International election monitors did not report any initial problems.
PROBLEMS ALLEGED
However, López Murphy, a former economy and defense minister
who enjoyed a late surge in the polls, claimed his ballots were being ''stolen
or
destroyed'' in the provinces of Buenos Aires, Córdoba
and Tucumán. Other losing candidates also alleged irregularities.
While legal challenges could delay official results, political
observers said such complaints are weakened by the sizable gap between
second and third place
of about five percentage points. Despite early indications of
public indifference and predictions that many voters would not show up,
the tight race drove
participation to about 80 percent, close to historical averages
for presidential contests. Voting is mandatory for Argentines between ages
18 and 70,
though the law is rarely enforced. An official count will be
certified by a national electoral committee within two weeks.
The runoff pits two powerful factions within the Peronists, officially known as the Justicialist Party.

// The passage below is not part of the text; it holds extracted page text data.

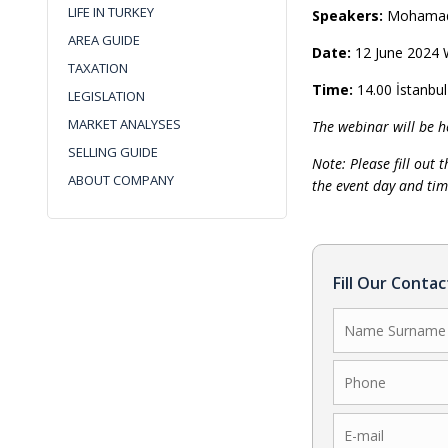
LIFE IN TURKEY
Speakers:
Mohamad 
AREA GUIDE
Date:
12 June 2024
TAXATION
Time:
14.00 İstanbu
LEGISLATION
MARKET ANALYSES
The webinar will be h
SELLING GUIDE
Note: Please fill out 
ABOUT COMPANY
the event day and tim
Fill Our Conta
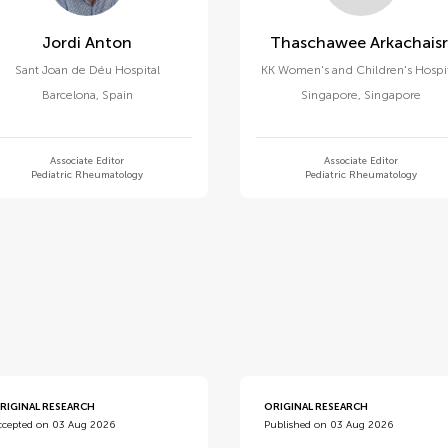
Jordi Anton
Thaschawee Arkachaisr
Sant Joan de Déu Hospital
KK Women's and Children's Hospi
Barcelona
,
Spain
Singapore
,
Singapore
Associate Editor
Associate Editor
Pediatric Rheumatology
Pediatric Rheumatology
d
RIGINAL RESEARCH
ORIGINAL RESEARCH
ccepted on 03 Aug 2026
Published on 03 Aug 2026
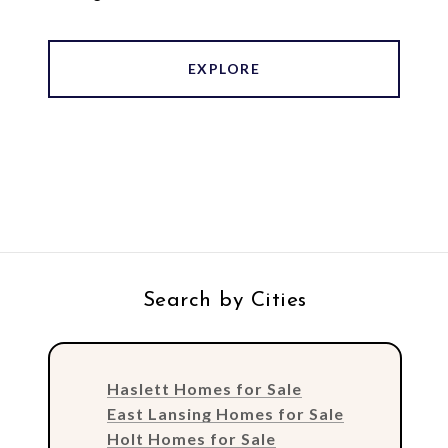
EXPLORE
Search by Cities
Haslett Homes for Sale
East Lansing Homes for Sale
Holt Homes for Sale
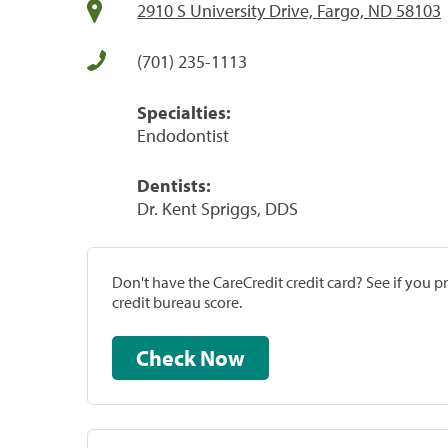
2910 S University Drive, Fargo, ND 58103
(701) 235-1113
Specialties:
Endodontist
Dentists:
Dr. Kent Spriggs, DDS
Don't have the CareCredit credit card? See if you 
credit bureau score.
Check Now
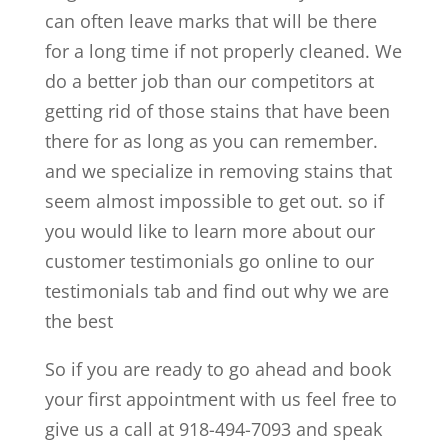
can often leave marks that will be there
for a long time if not properly cleaned. We
do a better job than our competitors at
getting rid of those stains that have been
there for as long as you can remember.
and we specialize in removing stains that
seem almost impossible to get out. so if
you would like to learn more about our
customer testimonials go online to our
testimonials tab and find out why we are
the best
So if you are ready to go ahead and book
your first appointment with us feel free to
give us a call at 918-494-7093 and speak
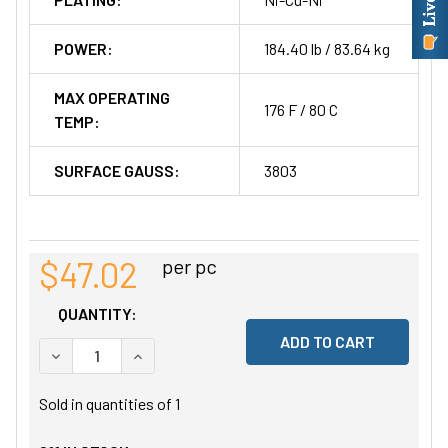
POWER:
184.40 lb / 83.64 kg
MAX OPERATING
176 F / 80 C
TEMP:
SURFACE GAUSS:
3803
$47.02
per pc
QUANTITY:
DECREASE QUANTITY OF UNDEFINED
INCREASE QUANTITY OF UNDEFINED
Sold in quantities of
1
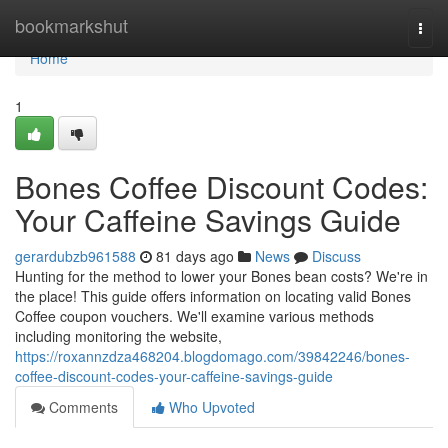
Home
bookmarkshut
Togg
navi
Home
1
Bones Coffee Discount Codes:
Your Caffeine Savings Guide
gerardubzb961588
81 days ago
News
Discuss
Hunting for the method to lower your Bones bean costs? We're in
the place! This guide offers information on locating valid Bones
Coffee coupon vouchers. We'll examine various methods
including monitoring the website,
https://roxannzdza468204.blogdomago.com/39842246/bones-
coffee-discount-codes-your-caffeine-savings-guide
Comments
Who Upvoted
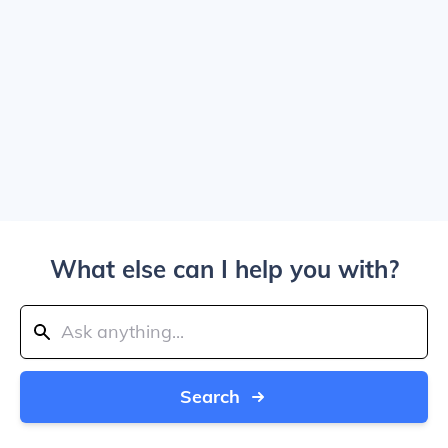
What else can I help you with?
Search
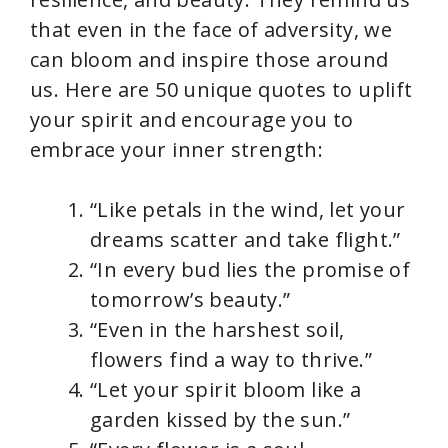
that even in the face of adversity, we
can bloom and inspire those around
us. Here are 50 unique quotes to uplift
your spirit and encourage you to
embrace your inner strength:
“Like petals in the wind, let your
dreams scatter and take flight.”
“In every bud lies the promise of
tomorrow’s beauty.”
“Even in the harshest soil,
flowers find a way to thrive.”
“Let your spirit bloom like a
garden kissed by the sun.”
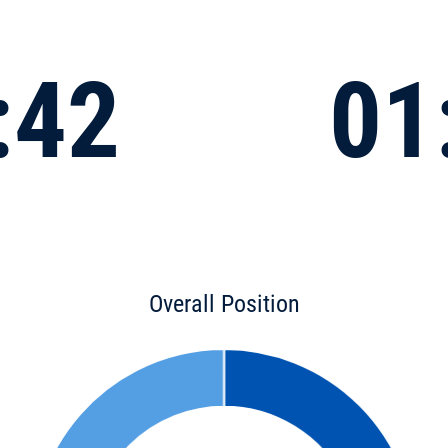
:42
01
Overall Position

Menem, 72, enjoys huge support among the poor voters in the interior
of the country, and the free-market changes during his 10-year presidency
that
ended in 1999 make him a favorite of the international financial
community.
But Menem is dogged by accusations of corruption and scandal,
and a powerful anti-Menem sentiment in the sizable middle class could make
his eventual
victory difficult.
Kirchner, 53, a virtual unknown on the national political scene,
will call on a well-oiled political machine built by Duhalde during his
time as governor of
Buenos Aires province, which boasts a third of the country's
37 million people. Kirchner has pledged to continue Duhalde's center-left
policies, which have
led to an incipient economic recovery but put off real fiscal
change.
Opinion polls released before the election showed Menem losing
to Kirchner in a runoff. In the coming three weeks, Menem and Kirchner
will battle for the
loyalty of millions of newly poor Argentines, considered the
nation's swing vote.
''Your politics change when you feel hunger,'' said Marcel Contardo, 28, an unemployed electrician with a wife and two children.
DISGUSTED VOTERS
The fifth presidential election since the end of a violent military
dictatorship in 1983 -- and the first since the December 2001 economic
collapse -- was
fractured and muddled compared to earlier contests. The country's
25 million registered voters, battered by a currency devaluation and a
freeze on savings
accounts, reported being disgusted with the political landscape
and resisted throwing their support behind any single candidate.
''I voted because it's mandatory, not because I wanted to,'' said Miguel Ruiz, 54, a shoe shiner in Buenos Aires. ``These politicians are all the same.''
Claudia Aparicio brought her 9-year-old son Nicolas to the polls so he could witness democracy in action.
''I want a better future for my son,'' she said. ``I want a president that will take care of those who are suffering and move this country forward.''
This report was supplemented with material from Herald wire services.